The Widow Maker

Prep: 20 mins
Cook: 10 mins
The Widow Maker
This ice cream is the result of some customers being gluttons for punishment. It dishes up a curious dichotomy of heat and cold, with the ice cream feeling cold only while you are licking it. Once the ice cream runs out, you will probably need another scoop of something a little more soothing! This may well be our greatest moment, or our biggest blunder… depending on whether or not you would get the seconds.
 

1 dried cascabel chilli

1 dried ancho chilli

1 dried jalapeño chilli

1 dried chipotle chilli

200 ml coconut cream

Grated zest and juice of 2 limes

3g gelatine sheets

75g caster (superfine) sugar

35g dextrose monohydrate

Remove any stems from the chillies. Warm the chillies in a saucepan with the coconut cream and 170 ml of water. Simmer for about 10 minutes, or until the chillies are tender.

Using a stick bender, whiz the chillies into the coconut cream until you have a smooth liquid that is pretty much lump free.

Stir in the lime zest and juice.

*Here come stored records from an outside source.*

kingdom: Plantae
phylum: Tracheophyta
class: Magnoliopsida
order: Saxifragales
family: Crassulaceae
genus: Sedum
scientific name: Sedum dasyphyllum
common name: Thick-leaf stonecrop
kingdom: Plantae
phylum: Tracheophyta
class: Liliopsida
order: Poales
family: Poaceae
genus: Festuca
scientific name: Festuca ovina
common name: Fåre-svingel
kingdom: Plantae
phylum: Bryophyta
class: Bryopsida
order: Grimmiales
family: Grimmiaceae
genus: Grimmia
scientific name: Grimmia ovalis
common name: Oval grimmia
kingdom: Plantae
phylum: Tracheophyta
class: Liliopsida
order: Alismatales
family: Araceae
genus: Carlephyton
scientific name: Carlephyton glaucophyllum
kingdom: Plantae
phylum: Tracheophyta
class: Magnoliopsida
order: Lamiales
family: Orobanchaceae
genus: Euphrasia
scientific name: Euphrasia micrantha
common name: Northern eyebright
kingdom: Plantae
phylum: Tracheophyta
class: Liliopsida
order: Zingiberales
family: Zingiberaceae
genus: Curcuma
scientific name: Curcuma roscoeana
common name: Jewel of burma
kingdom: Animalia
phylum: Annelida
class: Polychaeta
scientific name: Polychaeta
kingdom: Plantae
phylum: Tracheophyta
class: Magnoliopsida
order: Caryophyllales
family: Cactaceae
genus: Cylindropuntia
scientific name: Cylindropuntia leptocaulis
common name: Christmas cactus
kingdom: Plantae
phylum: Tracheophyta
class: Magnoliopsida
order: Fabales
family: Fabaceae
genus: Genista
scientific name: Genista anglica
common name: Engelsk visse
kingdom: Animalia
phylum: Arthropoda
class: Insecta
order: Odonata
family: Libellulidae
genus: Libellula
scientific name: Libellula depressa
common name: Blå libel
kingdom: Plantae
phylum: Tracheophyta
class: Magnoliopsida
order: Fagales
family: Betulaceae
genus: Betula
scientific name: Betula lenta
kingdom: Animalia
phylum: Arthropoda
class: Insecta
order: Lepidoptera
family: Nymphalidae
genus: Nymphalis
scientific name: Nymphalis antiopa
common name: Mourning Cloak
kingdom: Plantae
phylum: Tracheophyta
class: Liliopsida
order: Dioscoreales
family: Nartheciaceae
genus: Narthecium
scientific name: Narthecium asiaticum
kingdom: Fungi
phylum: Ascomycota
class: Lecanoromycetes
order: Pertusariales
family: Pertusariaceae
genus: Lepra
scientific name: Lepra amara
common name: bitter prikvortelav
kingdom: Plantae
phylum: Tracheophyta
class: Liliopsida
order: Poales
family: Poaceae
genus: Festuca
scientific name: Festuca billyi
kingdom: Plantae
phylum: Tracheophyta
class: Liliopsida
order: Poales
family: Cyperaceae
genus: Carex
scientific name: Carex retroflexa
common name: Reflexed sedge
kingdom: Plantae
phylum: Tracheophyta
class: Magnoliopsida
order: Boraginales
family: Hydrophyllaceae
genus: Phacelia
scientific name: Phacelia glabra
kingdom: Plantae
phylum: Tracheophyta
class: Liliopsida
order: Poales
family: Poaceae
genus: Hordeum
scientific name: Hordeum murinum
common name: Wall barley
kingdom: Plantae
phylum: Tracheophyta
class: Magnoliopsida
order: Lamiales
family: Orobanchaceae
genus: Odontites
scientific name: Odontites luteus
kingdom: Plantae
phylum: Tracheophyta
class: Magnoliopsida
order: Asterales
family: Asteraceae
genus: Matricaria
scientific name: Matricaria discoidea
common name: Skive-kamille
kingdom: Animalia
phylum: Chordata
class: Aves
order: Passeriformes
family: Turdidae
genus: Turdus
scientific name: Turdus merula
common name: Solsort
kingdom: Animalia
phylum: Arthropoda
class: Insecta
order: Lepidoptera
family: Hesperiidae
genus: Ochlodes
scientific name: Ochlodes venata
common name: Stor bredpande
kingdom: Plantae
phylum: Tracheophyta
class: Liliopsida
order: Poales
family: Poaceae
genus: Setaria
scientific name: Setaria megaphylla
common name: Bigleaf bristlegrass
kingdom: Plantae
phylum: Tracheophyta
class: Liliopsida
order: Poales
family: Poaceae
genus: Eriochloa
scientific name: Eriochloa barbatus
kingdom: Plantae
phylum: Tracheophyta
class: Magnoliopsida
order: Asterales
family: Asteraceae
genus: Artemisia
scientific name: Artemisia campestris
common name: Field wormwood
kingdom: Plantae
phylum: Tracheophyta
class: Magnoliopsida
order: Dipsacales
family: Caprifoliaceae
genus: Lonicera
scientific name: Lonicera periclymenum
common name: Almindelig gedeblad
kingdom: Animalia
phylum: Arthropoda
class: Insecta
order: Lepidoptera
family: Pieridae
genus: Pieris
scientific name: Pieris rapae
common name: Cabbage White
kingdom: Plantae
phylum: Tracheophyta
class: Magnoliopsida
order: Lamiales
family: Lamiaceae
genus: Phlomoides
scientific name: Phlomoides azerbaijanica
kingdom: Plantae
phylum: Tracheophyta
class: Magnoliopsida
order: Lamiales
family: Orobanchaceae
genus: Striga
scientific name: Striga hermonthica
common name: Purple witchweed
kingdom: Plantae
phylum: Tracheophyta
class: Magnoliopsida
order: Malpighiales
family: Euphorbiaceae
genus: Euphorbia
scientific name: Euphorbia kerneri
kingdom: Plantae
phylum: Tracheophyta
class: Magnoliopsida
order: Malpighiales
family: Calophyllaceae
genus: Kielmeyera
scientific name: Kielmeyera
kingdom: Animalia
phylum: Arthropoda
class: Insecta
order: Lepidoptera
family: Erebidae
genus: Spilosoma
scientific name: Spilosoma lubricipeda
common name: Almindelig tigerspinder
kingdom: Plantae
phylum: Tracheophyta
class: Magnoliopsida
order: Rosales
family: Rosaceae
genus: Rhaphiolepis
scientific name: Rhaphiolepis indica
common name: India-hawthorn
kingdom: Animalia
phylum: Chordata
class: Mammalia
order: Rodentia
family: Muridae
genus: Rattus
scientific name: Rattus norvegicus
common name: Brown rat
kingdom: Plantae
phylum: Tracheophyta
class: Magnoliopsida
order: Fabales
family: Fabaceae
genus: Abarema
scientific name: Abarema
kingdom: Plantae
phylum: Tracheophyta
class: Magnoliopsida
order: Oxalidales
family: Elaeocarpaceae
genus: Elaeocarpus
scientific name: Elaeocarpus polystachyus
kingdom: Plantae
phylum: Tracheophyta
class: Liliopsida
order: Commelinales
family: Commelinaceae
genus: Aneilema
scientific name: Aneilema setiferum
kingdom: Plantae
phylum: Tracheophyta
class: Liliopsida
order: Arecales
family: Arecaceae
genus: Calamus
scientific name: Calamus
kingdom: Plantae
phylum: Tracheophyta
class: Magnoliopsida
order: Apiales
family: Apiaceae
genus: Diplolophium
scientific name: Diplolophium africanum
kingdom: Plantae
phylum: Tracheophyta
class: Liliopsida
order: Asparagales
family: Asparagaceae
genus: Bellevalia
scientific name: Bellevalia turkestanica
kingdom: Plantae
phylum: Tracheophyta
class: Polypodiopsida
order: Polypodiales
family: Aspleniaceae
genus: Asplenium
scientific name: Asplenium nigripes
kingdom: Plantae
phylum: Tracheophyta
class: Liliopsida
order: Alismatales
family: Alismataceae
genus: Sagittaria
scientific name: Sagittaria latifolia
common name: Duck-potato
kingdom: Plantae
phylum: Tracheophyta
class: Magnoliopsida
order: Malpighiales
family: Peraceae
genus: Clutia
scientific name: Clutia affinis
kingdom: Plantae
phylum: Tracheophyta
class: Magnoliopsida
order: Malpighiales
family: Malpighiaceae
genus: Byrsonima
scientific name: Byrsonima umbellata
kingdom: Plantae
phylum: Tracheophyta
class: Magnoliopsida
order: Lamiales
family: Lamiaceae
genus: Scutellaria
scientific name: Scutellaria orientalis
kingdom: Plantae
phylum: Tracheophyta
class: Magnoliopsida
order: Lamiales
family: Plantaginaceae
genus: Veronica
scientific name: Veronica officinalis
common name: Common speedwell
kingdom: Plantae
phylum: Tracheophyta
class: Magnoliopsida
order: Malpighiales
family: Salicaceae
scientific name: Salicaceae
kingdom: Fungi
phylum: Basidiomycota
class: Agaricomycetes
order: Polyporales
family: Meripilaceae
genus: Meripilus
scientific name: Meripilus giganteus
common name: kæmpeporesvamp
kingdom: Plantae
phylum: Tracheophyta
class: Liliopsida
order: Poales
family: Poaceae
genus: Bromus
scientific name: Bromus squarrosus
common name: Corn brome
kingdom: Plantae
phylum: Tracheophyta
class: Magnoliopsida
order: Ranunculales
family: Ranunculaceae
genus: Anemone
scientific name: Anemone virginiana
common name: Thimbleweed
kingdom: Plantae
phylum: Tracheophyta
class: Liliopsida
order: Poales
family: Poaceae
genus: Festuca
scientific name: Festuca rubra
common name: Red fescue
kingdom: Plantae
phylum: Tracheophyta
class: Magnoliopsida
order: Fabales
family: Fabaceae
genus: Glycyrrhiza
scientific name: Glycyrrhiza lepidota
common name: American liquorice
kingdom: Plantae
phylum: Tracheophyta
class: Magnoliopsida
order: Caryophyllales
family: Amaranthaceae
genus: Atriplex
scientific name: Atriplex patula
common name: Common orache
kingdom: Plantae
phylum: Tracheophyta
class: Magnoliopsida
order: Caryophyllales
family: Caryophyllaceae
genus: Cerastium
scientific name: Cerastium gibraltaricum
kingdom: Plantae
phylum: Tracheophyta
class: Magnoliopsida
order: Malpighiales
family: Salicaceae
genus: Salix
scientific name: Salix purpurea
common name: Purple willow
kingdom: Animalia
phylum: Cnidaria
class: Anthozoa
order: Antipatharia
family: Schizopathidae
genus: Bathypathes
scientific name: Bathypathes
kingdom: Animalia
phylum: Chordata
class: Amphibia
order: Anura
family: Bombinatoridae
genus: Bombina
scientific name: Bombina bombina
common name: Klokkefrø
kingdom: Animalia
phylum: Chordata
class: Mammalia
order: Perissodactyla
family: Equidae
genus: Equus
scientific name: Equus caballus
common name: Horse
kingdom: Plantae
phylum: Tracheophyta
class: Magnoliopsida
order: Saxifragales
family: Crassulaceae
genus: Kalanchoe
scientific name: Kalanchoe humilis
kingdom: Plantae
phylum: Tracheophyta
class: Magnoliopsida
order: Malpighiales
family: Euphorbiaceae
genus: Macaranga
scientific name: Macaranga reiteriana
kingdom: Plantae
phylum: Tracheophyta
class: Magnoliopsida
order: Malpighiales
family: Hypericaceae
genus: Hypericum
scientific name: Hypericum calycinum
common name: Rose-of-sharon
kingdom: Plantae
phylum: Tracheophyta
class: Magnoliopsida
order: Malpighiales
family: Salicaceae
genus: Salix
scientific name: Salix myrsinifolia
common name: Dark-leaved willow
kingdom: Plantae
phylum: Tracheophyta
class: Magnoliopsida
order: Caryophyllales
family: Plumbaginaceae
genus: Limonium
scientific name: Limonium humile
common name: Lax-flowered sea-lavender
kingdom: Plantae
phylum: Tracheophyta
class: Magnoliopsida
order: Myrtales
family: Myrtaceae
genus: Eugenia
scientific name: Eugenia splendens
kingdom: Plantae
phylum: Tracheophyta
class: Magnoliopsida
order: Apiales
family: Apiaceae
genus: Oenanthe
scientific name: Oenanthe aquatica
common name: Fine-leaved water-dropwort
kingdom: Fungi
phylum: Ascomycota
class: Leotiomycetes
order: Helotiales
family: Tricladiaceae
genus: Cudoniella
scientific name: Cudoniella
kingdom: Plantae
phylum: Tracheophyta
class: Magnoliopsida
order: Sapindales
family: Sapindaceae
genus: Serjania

Soak the gelatine in cold water for 5 minutes, or until soft and pliable.

Remove the gelatine from the water. Squeeze out any excess water, then add the gelatine to the saucepan and stir to dissolve.

Combine the sugar and dextrose, then stir through the coconut cream mixture. Remove from the heat, then strain into a bowl and cool over ice.

Cover and leave to infuse in the fridge overnight to get the most from this evil concoction.

Then churn the mixture in an ice-cream machine, as per the manufacturer’s instructions.

The ice cream will keep in the freezer for up to 4 weeks.

Preparation Time
20 minutes

Cooking Time
10 minutes

Main ingredients
Dairy, Sugar, Spice

Recipe Type
Dessert

Level of Difficulty
Easy

If you’re without an ice-cream machine, or lacking the funds to buy one, grab yourself some zip-lock bags. Pour some ice-cream mixture into one of them and seal it up tightly. Place it in the second bag, along with plenty of ice and about 70 g (21⁄2 oz/1⁄2 cup) of salt. Just to be on the safe side, seal it all up in a third zip-lock bag. Now shake the whole thing (get the kids involved!) and in 10 minutes you’ll have ice cream.